The smoky sky had changed color and seemed to be bouncing off its source and rolling along the blue ridges like yellow tinged puff-balls by the time I slowed and drove into town. Traffic halted in front of me as a fire truck loaded with hose rolled out and parked across the street. A Jeep towing a 4 man ATV mule pulled out and sped south of town. Volunteer fire fighters started arriving, knitting their cars through stalled traffic like grannies on a mitten making challenge. Along with a couple of other drivers I gunned out ahead of the delay in timing. Not usually curious, just once I let this take me where it might and drove out the same highway.

I though I was getting closer when thicker smoke started flowing across the highway. Surely a sign the source was just around the next corner.  Not true. I started to doubt my original thought that I was looking for a leaf burn gone astray. Miles and time passed, smoke still flowed on currents. This was still growing and I hadn’t found it yet. I drove another twenty minutes before finding  the fire location.

Two more fire trucks passed me and turned down a road that appeared to head to a  park.  I decided it wouldn’t be smart to follow them. Further down, an old beaten road appeared and I took it. That lumpy road seemed to be the area of the fire. Several other cars were already there, sightseers like myself, curious, watchers that had been driving by and couldn’t help pulling in. Children were playing in the field a few hundred feet from the blaze as if it was a family picnic.

This strange, whirling, tornado-like, monster of white was churning through a marsh snacking on tidbits from pine trees and leaving stark black toothpicks standing behind it. Over the years, I’ve kept watch on other grass and forest fires from miles away.  Each spring we burn our backyard prairie. I’m familiar with the smell of  burning grasses, pines, oaks, and prairie flowers. Grass fires burn white, forest fires sooty grey with an odor of dirty, wet chimneys.

Standing today in front of the burning marsh looking at a strange tornado-like beast towering toward the opaque sky, I understood both fear and curiosity fire and storm have on us. The group I mingled with knew the brisk wind was blowing directly at us. Ash from the fire was falling down around us. Had it been a bit of pine needle, sedge, cattail, an abandoned birds nest? The field in front of us had already been entirely shown of its corn crop or we’d have been in immediate danger. It was difficult to leave, strikingly attractive and gut-wrenching repulsiveness fighting an ages old battle to change natural elements.
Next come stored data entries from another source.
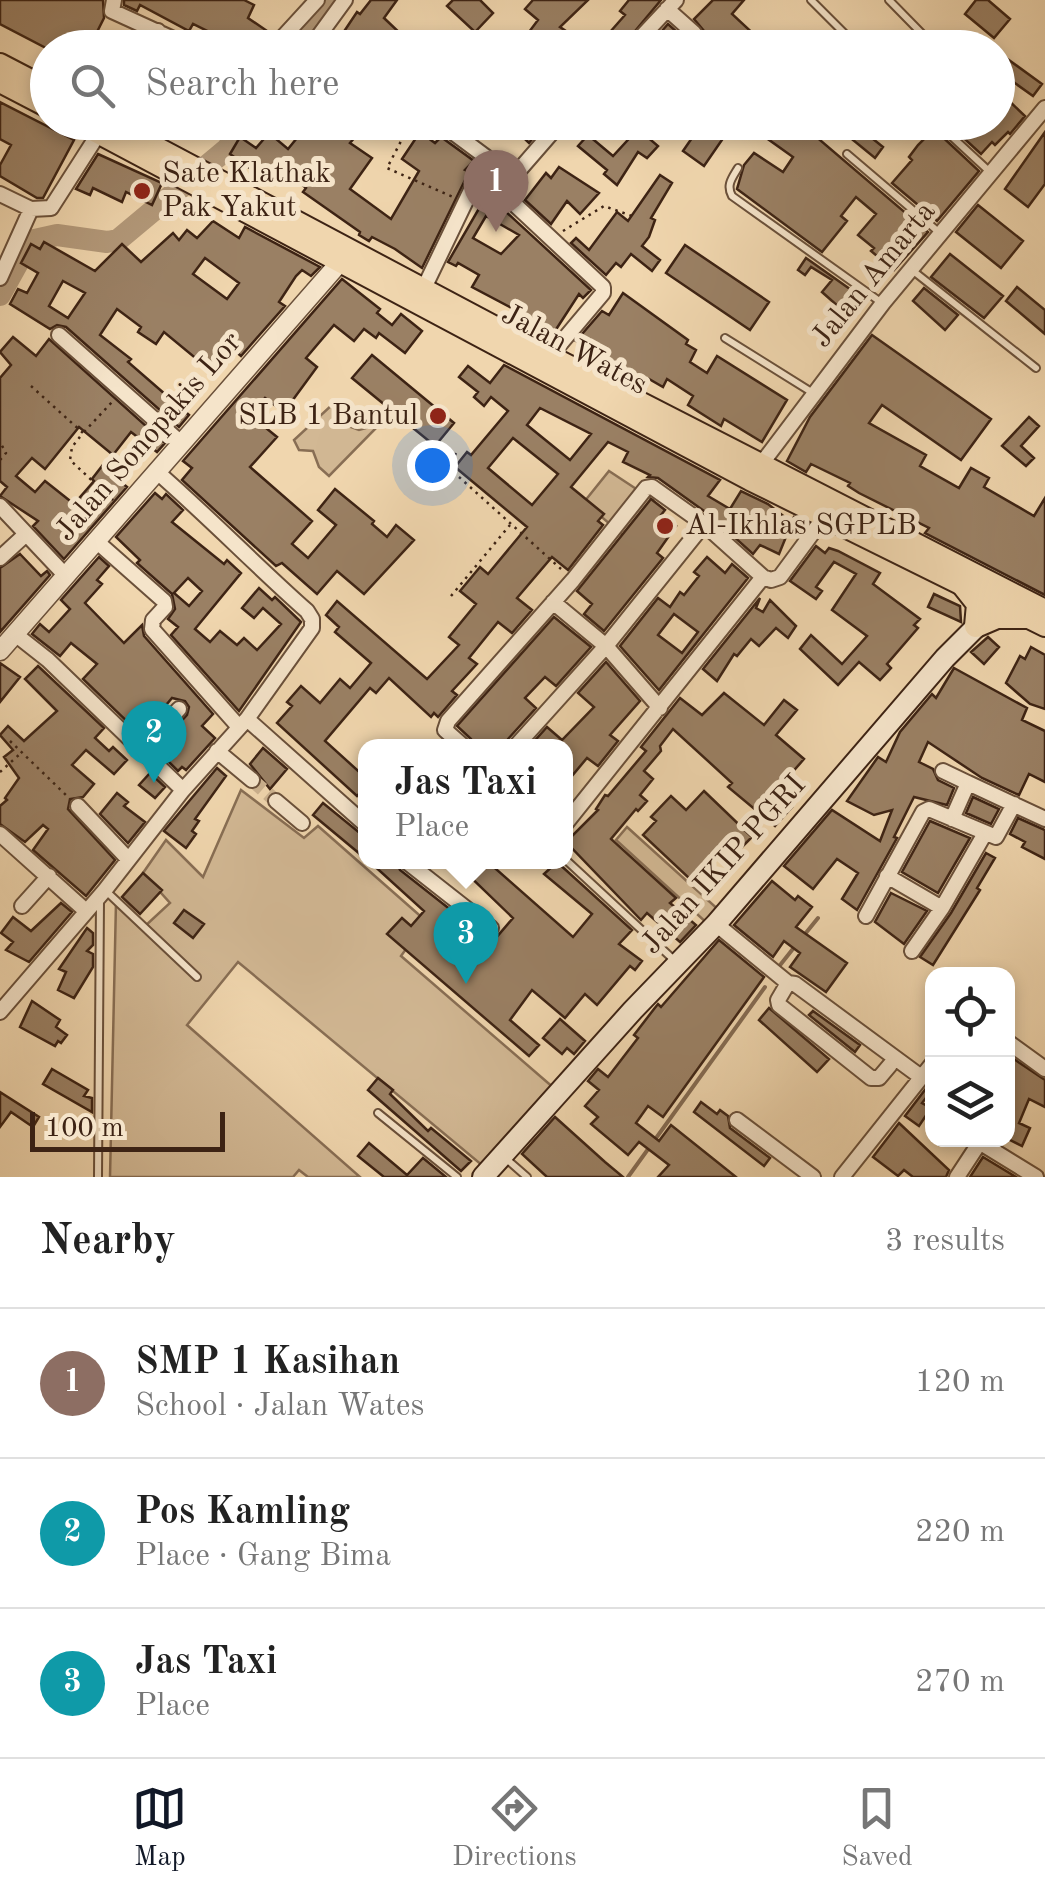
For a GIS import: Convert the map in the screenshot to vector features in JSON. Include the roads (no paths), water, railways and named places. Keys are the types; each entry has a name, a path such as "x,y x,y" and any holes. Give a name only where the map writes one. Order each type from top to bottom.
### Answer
{"highway":[{"path":"962,585 978,604 976,626"},
{"path":"976,626 1004,616 1039,618"}],"main road":[{"path":"0,64 30,80"},
{"path":"0,82 30,98"},
{"name":"Jalan Wates","path":"126,140 226,192 341,261 1039,618"},
{"name":"Jalan Wates","path":"226,192 424,288 550,356 825,516 962,585 1003,598"},
{"name":"Jalan IKIP PGRI","path":"488,1176 1003,598"}],"street":[{"path":"114,0 112,11 152,30"},
{"path":"323,30 345,0"},
{"path":"289,30 314,1"},
{"path":"649,30 672,5 692,30"},
{"name":"Jalan Amarta","path":"755,472 883,303 1044,112"},
{"path":"0,194 31,208 51,208 77,171 89,140"},
{"path":"463,140 486,157 493,184 604,291 550,356"},
{"path":"501,191 545,140"},
{"path":"424,288 477,183 501,191"},
{"path":"0,278 31,208"},
{"name":"Jalan Sonopakis Lor","path":"0,650 341,261"},
{"path":"59,335 181,443"},
{"path":"0,1012 103,892 183,790 243,724 312,628 307,611 156,471"},
{"path":"455,739 445,730 448,721 573,580 648,486 704,524 763,577 775,580 825,516"},
{"path":"0,506 65,575"},
{"path":"522,739 606,646 704,524"},
{"path":"0,558 25,535"},
{"path":"95,540 164,601 165,607 153,620 152,628 243,724 358,818"},
{"path":"573,814 763,577"},
{"path":"553,602 606,646 660,708"},
{"path":"15,634 183,790"},
{"path":"142,749 179,709"},
{"path":"217,751 252,780"},
{"path":"943,771 1045,819"},
{"path":"952,820 968,783"},
{"path":"276,801 302,823"},
{"path":"866,916 924,812 929,809 996,837 1014,804"},
{"path":"78,806 128,859"},
{"path":"0,834 86,911"},
{"path":"912,951 984,835"},
{"path":"416,869 492,928"},
{"path":"22,906 49,876"},
{"path":"888,876 942,908"},
{"path":"716,924 788,983 795,984 921,1077"},
{"path":"788,983 778,1000 780,1005 872,1078 879,1078 890,1065"},
{"path":"1015,1047 1045,1069"},
{"path":"842,1177 925,1072"},
{"path":"737,1120 814,1177"},
{"path":"957,1177 974,1147"},
{"path":"988,1147 1036,1177"}],"lane":[{"path":"811,0 841,30"},
{"path":"889,0 918,30"},
{"path":"955,140 992,174"},
{"path":"847,154 942,235"},
{"path":"738,168 728,190 732,196 883,303"},
{"path":"911,270 1036,368"},
{"path":"725,338 814,393"},
{"path":"573,866 680,962"},
{"path":"103,892 197,978"},
{"path":"98,1177 103,892"},
{"path":"378,1113 457,1177"},
{"path":"502,1156 527,1177"}],"waterway":[{"path":"308,30 328,0"},
{"path":"0,295 30,241 57,235 118,240 233,140"},
{"path":"805,934 818,918"},
{"path":"777,969 796,945"},
{"path":"628,1177 765,987"}],"tunnel":[{"path":"252,780 276,801"}],"place":[{"name":"Sate Klathak Pak Yakut","path":"142,191"},
{"name":"SMP 1 Kasihan","path":"496,232"},
{"name":"SLB 1 Bantul","path":"438,416"},
{"name":"Al-Ikhlas SGPLB","path":"665,526"},
{"name":"Pos Kamling","path":"154,783"},
{"name":"Jas Taxi","path":"466,984"}]}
I knew it was best to put a distance between us and a still very greedy blaze.

I’ve spent a lot of time near wetlands and marshes yet it seems strange to watch a blazing marsh. It sounds like an oxymoron.  We’ve actually had very long, dry spells this year and we’ve got a lot of tinder dry ground litter. I regret not knowing this area and I have no idea what existed before the flames tore through it. It certainly had to have been a heated battle between a wetland beauty and the flaming beast.  Beauty certainly  lost this round.